La tercera fase de la ansiedad es lo que pasa al final para los que depositan su confianza en Dios. Jacob se había imaginado lo peor cuando su hermano en realidad lo único que hizo al verlo fue abrazarlo.[8] Nuestro Padre tuvo cuidado de Él y confía en que también lo tendrá de ti. Todo saldrá bien porque Jesús ya murió por nuestras enfermedades y por nuestras aflicciones, así que no te imagines lo peor, agárrate de la mano de Dios y sigue adelante. Confía en que dormirás bien y que podrás descansar pensando en que Él está contigo.[9]


[1] 1 Pedro 5:6-7: Humillaos, pues, bajo la poderosa mano de Dios, para que él os exalte cuando fuere tiempo; echando toda vuestra ansiedad sobre él, porque él tiene cuidado de vosotros.

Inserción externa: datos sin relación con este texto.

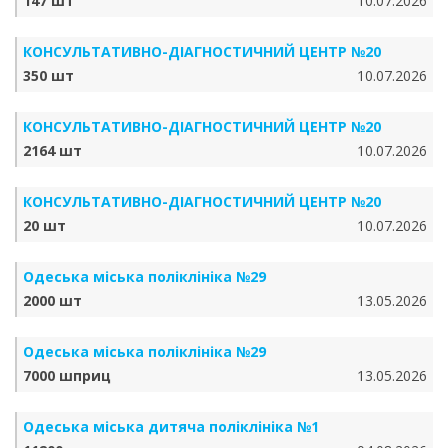
147 шт
10.07.2026
КОНСУЛЬТАТИВНО-ДІАГНОСТИЧНИЙ ЦЕНТР №20
350 шт
10.07.2026
КОНСУЛЬТАТИВНО-ДІАГНОСТИЧНИЙ ЦЕНТР №20
2164 шт
10.07.2026
КОНСУЛЬТАТИВНО-ДІАГНОСТИЧНИЙ ЦЕНТР №20
20 шт
10.07.2026
Одеська міська поліклініка №29
2000 шт
13.05.2026
Одеська міська поліклініка №29
7000 шприц
13.05.2026
Одеська міська дитяча поліклініка №1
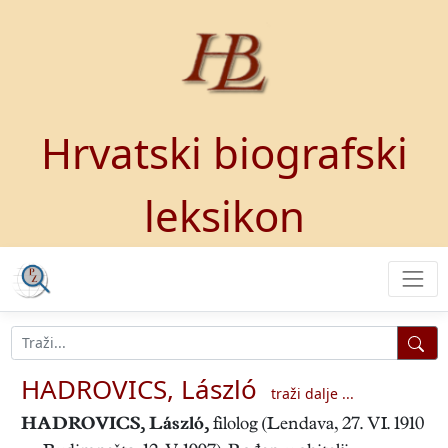
Hrvatski biografski
leksikon
HADROVICS, László
traži dalje ...
HADROVICS, László
,
filolog (Lendava, 27. VI. 1910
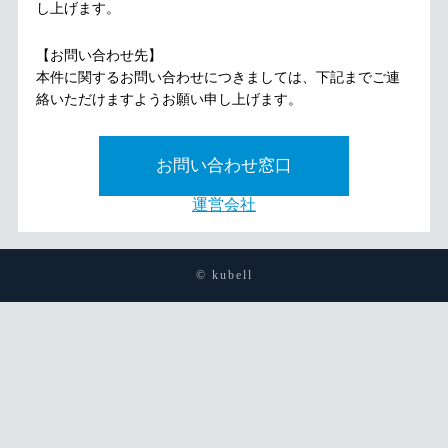
し上げます。
【お問い合わせ先】
本件に関するお問い合わせにつきましては、下記までご連
絡いただけますようお願い申し上げます。
お問い合わせ窓口
運営会社
© kubell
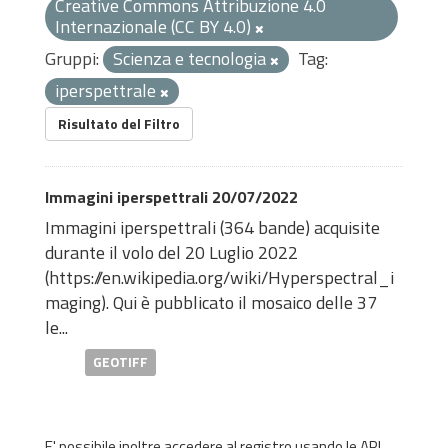
Creative Commons Attribuzione 4.0
Internazionale (CC BY 4.0)
Gruppi:
Scienza e tecnologia
Tag:
iperspettrale
Risultato del Filtro
Immagini iperspettrali 20/07/2022
Immagini iperspettrali (364 bande) acquisite
durante il volo del 20 Luglio 2022
(
https://en.wikipedia.org/wiki/Hyperspectral_i
maging
). Qui è pubblicato il mosaico delle 37
le...
GEOTIFF
E' possibile inoltre accedere al registro usando le
API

[2] Génesis 32:2-8: Y envió Jacob mensajeros delante de sí a Esaú su hermano, a la tierra de Seir, campo de Edom. Y les mandó diciendo: Así diréis a mi señor Esaú: Así dice tu siervo Jacob: Con Labán he morado, y me he detenido hasta ahora; y tengo vacas, asnos, ovejas, y siervos y siervas; y envío a decirlo a mi señor, para hallar gracia en tus ojos. Y los mensajeros volvieron a Jacob, diciendo: Vinimos a tu hermano Esaú, y él también viene a recibirte, y cuatrocientos hombres con él. Entonces Jacob tuvo gran temor, y se angustió; y distribuyó el pueblo que tenía consigo, y las ovejas y las vacas y los camellos, en dos campamentos. Y dijo: Si viene Esaú contra un campamento y lo ataca, el otro campamento escapará.

[3] Génesis 32:9: Y dijo Jacob: Dios de mi padre Abraham, y Dios de mi padre Isaac, Jehová, que me dijiste: Vuélvete a tu tierra y a tu parentela, y yo te haré bien.

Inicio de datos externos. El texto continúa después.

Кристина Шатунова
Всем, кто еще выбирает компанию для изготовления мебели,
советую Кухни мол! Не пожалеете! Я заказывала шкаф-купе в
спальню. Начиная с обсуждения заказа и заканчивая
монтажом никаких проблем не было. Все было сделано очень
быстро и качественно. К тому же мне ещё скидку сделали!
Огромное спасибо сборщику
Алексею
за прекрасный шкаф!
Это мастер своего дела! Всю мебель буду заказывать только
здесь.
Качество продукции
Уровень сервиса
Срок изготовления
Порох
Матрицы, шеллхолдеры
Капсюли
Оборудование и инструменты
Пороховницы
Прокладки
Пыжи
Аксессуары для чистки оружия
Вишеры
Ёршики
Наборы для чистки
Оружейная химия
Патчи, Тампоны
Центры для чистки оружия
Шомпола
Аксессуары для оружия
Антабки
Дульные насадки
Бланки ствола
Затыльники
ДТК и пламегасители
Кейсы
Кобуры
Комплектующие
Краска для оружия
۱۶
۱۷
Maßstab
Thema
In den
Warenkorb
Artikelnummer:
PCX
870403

[4] Génesis 32:10: Menor soy que todas las misericordias y que toda la verdad que has usado para con tu siervo; pues con mi cayado pasé este Jordán.

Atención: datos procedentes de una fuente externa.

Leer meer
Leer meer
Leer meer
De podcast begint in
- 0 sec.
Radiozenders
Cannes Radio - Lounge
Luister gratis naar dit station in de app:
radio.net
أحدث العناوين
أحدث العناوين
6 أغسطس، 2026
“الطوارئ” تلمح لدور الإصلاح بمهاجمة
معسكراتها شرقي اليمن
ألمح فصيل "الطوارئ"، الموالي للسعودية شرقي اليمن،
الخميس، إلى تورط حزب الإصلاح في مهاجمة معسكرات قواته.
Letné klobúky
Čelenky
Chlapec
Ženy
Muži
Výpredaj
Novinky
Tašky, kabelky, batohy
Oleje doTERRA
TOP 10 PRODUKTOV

[5] Génesis 32:11: Líbrame ahora de la mano de mi hermano, de la mano de Esaú, porque le temo; no venga acaso y me hiera la madre con los hijos.

[6] Génesis 32:12: Y tú has dicho: Yo te haré bien, y tu descendencia será como la arena del mar, que no se puede contar por la multitud.

[7] Génesis 32:9-32: Y durmió allí aquella noche, y tomó de lo que le vino a la mano un presente para su hermano Esaú.

[8] Génesis 33:1-4: Alzando Jacob sus ojos, miró, y he aquí venía Esaú, y los cuatrocientos hombres con él; entonces repartió él los niños entre Lea y Raquel y las dos siervas. Y puso las siervas y sus niños delante, luego a Lea y sus niños, y a Raquel y a José los últimos. Y él pasó delante de ellos y se inclinó a tierra siete veces, hasta que llegó a su hermano. Pero Esaú corrió a su encuentro y le abrazó, y se echó sobre su cuello, y le besó; y lloraron.

[9] Mateo 11:28: Venid a mí todos los que estáis trabajados y cargados, y yo os haré descansar.